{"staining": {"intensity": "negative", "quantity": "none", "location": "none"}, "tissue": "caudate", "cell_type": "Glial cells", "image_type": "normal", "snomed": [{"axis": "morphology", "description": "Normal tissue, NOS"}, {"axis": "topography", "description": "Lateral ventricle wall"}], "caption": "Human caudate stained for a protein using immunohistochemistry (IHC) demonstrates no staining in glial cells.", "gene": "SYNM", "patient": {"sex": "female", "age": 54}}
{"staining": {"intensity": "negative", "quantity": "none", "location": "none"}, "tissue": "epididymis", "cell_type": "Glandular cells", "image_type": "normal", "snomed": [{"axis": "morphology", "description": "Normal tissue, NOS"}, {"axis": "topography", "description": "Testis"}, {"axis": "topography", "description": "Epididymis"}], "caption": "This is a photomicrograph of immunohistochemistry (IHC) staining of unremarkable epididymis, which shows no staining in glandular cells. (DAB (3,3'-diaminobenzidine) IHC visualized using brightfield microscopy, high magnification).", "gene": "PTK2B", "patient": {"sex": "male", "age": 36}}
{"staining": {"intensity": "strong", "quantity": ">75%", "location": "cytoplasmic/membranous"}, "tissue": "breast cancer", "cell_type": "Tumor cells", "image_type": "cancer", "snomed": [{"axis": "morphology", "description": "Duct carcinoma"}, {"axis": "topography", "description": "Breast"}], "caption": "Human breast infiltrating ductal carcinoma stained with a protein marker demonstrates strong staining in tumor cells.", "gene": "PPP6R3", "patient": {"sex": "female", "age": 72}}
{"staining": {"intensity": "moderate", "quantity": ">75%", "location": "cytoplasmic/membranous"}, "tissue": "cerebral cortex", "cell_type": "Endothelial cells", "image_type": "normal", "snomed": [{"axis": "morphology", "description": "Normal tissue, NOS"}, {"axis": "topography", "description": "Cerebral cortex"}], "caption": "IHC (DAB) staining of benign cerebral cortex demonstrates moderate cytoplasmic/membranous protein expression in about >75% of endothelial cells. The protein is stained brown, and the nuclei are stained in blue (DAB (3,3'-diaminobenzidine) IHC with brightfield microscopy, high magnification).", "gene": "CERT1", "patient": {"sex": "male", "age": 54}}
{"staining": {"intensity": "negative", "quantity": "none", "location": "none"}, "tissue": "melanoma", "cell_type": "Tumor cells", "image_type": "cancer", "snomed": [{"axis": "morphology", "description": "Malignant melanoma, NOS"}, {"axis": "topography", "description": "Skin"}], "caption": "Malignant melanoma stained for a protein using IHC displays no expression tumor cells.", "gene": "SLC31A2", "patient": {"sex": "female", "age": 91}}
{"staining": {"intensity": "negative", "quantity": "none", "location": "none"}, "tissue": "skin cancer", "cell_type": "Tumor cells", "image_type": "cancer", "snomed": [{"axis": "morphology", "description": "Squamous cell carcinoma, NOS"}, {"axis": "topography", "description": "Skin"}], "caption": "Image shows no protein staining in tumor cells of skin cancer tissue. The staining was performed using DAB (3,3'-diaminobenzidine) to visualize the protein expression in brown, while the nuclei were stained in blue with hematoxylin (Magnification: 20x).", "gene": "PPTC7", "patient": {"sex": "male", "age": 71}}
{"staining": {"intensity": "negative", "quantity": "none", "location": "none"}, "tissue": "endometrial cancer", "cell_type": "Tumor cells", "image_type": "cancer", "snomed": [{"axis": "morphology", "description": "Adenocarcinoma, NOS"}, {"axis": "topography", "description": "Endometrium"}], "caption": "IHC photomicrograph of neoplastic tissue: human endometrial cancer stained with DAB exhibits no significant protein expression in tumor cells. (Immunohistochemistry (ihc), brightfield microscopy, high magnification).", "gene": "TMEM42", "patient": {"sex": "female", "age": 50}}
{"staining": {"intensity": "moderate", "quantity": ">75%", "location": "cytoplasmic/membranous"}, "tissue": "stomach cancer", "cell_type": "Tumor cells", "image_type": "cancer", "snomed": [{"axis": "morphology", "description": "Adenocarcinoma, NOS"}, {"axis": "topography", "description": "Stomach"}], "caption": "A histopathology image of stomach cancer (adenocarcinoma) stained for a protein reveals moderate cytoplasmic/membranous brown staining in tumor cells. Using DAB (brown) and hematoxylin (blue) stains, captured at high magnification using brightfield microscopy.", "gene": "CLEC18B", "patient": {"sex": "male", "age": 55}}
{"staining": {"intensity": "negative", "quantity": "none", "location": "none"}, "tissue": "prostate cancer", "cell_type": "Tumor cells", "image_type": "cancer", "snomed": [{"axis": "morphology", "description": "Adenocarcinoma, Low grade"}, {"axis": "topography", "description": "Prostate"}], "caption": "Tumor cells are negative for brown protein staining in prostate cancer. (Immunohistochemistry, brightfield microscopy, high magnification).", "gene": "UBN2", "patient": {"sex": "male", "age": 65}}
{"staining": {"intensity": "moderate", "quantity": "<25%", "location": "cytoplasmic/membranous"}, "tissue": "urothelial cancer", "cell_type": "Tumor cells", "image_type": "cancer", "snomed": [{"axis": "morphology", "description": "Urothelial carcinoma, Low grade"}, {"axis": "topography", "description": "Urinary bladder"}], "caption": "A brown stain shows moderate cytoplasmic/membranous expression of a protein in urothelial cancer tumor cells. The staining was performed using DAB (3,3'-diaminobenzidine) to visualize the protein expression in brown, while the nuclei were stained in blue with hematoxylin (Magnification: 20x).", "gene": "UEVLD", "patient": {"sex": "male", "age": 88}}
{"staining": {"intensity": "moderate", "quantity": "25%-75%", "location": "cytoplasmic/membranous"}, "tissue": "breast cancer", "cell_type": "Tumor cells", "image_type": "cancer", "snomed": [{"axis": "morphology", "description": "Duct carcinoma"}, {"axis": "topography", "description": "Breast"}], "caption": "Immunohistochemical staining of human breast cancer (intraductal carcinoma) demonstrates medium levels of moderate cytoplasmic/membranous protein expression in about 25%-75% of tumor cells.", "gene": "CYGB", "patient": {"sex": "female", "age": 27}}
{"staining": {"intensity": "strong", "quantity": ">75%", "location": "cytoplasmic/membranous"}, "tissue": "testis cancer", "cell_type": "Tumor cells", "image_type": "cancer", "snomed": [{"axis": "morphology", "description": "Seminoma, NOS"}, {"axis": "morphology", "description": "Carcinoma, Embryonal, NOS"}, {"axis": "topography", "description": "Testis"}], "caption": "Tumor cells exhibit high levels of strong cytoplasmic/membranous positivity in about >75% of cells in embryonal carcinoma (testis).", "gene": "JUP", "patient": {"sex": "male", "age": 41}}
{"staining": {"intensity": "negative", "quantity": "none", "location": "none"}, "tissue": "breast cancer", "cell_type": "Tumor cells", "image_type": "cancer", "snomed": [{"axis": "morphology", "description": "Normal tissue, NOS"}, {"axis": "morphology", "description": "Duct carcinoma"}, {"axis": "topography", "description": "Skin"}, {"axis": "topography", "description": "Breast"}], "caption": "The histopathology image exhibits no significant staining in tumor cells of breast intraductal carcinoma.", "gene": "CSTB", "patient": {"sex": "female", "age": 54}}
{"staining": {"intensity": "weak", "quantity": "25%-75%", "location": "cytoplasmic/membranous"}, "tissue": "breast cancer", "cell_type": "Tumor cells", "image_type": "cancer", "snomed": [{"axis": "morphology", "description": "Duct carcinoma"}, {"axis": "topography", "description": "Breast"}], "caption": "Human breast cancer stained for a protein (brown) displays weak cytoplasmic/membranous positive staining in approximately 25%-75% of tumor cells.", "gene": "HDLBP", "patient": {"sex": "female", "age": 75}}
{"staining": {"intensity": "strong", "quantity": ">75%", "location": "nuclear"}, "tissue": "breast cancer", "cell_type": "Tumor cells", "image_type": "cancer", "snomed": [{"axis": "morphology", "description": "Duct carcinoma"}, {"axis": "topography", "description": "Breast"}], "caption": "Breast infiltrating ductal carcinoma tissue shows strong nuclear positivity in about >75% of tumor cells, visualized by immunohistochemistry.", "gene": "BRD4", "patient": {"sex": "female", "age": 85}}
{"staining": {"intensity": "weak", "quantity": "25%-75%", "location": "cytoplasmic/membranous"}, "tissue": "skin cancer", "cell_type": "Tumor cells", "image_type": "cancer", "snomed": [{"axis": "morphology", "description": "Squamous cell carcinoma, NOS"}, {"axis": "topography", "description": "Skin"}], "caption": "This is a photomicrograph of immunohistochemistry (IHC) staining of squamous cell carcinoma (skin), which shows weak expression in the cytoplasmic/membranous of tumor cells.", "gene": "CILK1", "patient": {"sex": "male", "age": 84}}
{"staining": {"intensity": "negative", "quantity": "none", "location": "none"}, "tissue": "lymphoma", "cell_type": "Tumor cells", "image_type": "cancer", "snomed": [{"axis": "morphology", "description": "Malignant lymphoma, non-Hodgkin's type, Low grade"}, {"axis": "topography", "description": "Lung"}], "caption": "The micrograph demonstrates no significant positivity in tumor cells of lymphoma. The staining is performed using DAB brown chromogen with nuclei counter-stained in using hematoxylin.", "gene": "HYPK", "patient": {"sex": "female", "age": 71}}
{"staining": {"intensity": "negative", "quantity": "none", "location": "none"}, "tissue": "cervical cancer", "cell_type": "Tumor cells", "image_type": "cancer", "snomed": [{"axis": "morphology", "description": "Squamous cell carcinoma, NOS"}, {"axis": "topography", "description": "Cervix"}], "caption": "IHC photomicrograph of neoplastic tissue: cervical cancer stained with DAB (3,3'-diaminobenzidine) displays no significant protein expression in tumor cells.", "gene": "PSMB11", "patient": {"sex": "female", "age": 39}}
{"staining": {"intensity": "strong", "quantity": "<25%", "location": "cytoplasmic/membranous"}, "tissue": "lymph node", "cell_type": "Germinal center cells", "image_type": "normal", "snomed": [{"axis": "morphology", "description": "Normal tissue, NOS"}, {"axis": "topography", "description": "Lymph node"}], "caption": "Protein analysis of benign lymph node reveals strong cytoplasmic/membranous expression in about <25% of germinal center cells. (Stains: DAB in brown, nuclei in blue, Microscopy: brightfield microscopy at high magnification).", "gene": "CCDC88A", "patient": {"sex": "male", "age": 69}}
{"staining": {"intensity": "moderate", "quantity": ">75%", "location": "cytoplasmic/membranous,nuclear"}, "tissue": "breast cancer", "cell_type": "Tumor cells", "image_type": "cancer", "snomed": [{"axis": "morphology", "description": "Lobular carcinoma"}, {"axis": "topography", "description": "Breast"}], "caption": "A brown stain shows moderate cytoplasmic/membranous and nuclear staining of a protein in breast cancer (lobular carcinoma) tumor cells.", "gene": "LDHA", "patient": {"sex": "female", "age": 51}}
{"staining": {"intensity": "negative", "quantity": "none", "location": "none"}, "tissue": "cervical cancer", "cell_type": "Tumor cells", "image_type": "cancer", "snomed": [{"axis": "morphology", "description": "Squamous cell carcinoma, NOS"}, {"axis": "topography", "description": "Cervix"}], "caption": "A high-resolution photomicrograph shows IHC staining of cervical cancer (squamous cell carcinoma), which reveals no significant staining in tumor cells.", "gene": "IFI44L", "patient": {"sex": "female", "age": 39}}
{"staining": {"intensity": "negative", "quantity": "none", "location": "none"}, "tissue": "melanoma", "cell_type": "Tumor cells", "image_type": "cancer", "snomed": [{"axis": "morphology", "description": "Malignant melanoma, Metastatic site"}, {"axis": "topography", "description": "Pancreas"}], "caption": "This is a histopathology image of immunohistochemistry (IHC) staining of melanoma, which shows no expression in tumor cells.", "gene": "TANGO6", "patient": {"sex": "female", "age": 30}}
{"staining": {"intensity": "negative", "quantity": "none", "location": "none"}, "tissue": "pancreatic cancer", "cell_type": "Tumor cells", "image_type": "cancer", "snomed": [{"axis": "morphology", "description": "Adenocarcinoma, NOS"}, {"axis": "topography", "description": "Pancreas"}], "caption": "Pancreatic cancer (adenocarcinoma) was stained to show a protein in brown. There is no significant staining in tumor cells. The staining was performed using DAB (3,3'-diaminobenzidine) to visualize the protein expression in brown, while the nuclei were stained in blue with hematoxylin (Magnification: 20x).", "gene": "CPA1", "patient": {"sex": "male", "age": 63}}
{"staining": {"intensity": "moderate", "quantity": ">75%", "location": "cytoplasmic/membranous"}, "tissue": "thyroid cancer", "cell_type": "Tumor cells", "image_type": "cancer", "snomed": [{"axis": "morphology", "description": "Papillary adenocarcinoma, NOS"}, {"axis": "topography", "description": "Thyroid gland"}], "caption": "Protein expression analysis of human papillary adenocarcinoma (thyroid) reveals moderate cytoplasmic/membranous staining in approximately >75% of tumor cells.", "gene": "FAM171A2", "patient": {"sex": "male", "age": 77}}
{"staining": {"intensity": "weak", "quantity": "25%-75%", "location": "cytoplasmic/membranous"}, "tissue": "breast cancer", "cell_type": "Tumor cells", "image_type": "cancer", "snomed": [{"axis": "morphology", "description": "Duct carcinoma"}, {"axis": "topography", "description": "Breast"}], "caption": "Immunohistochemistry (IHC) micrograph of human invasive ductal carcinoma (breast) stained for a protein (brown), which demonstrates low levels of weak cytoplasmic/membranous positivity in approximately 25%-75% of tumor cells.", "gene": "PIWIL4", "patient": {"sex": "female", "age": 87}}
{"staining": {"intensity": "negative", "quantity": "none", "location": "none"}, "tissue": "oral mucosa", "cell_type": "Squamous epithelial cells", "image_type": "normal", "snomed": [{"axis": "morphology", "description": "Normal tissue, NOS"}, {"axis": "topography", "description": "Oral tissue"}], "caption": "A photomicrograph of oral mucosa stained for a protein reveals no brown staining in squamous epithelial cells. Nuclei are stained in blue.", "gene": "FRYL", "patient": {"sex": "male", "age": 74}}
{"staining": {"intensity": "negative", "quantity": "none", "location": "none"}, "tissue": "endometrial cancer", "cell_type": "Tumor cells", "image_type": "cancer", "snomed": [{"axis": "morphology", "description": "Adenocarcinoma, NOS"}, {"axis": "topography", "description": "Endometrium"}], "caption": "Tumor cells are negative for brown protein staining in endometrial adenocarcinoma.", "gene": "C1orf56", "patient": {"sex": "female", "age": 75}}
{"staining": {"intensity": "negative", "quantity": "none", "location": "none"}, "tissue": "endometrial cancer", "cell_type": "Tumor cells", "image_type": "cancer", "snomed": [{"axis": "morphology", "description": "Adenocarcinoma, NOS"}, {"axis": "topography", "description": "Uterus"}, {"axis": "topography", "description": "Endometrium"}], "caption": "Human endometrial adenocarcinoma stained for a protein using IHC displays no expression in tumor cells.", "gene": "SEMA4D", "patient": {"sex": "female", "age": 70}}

[YOUR OBJECTIVE] Looking at the entries above, can you reproduce exactly the lines from the one that holds "moderate cytoplasmic/membranous and" through the one that holds "high-resolution photomicrograph shows", and only those?

[OUTPUT BELOW]
{"staining": {"intensity": "moderate", "quantity": ">75%", "location": "cytoplasmic/membranous,nuclear"}, "tissue": "breast cancer", "cell_type": "Tumor cells", "image_type": "cancer", "snomed": [{"axis": "morphology", "description": "Lobular carcinoma"}, {"axis": "topography", "description": "Breast"}], "caption": "A brown stain shows moderate cytoplasmic/membranous and nuclear staining of a protein in breast cancer (lobular carcinoma) tumor cells.", "gene": "LDHA", "patient": {"sex": "female", "age": 51}}
{"staining": {"intensity": "negative", "quantity": "none", "location": "none"}, "tissue": "cervical cancer", "cell_type": "Tumor cells", "image_type": "cancer", "snomed": [{"axis": "morphology", "description": "Squamous cell carcinoma, NOS"}, {"axis": "topography", "description": "Cervix"}], "caption": "A high-resolution photomicrograph shows IHC staining of cervical cancer (squamous cell carcinoma), which reveals no significant staining in tumor cells.", "gene": "IFI44L", "patient": {"sex": "female", "age": 39}}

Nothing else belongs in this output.